• _TASK GOAL_
Copy every line of text in the listing below word for word, leaving out the pictures.

------ EXTRACTED INFORMATION ------

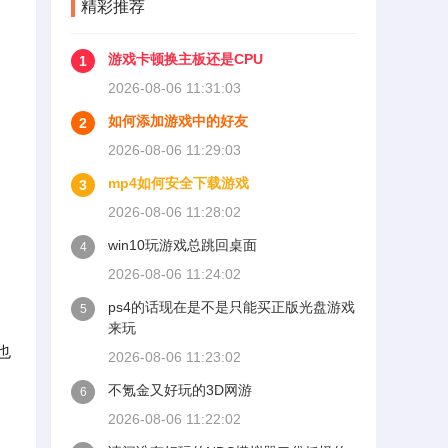
精彩推荐
游戏卡顿换主板还是CPU
1
2026-08-06 11:31:03
如何添加游戏中的好友
2
2026-08-06 11:29:03
mp4如何安全下载游戏
3
2026-08-06 11:28:02
win10玩游戏总跳回桌面
4
2026-08-06 11:24:02
ps4的话现在是不是只能买正版光盘游戏
5
来玩
也
2026-08-06 11:23:02
不氪金又好玩的3D网游
6
2026-08-06 11:22:02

------

• _YOUR SOLUTION_
精彩推荐
游戏卡顿换主板还是CPU
1
2026-08-06 11:31:03
如何添加游戏中的好友
2
2026-08-06 11:29:03
mp4如何安全下载游戏
3
2026-08-06 11:28:02
win10玩游戏总跳回桌面
4
2026-08-06 11:24:02
ps4的话现在是不是只能买正版光盘游戏
5
来玩
也
2026-08-06 11:23:02
不氪金又好玩的3D网游
6
2026-08-06 11:22:02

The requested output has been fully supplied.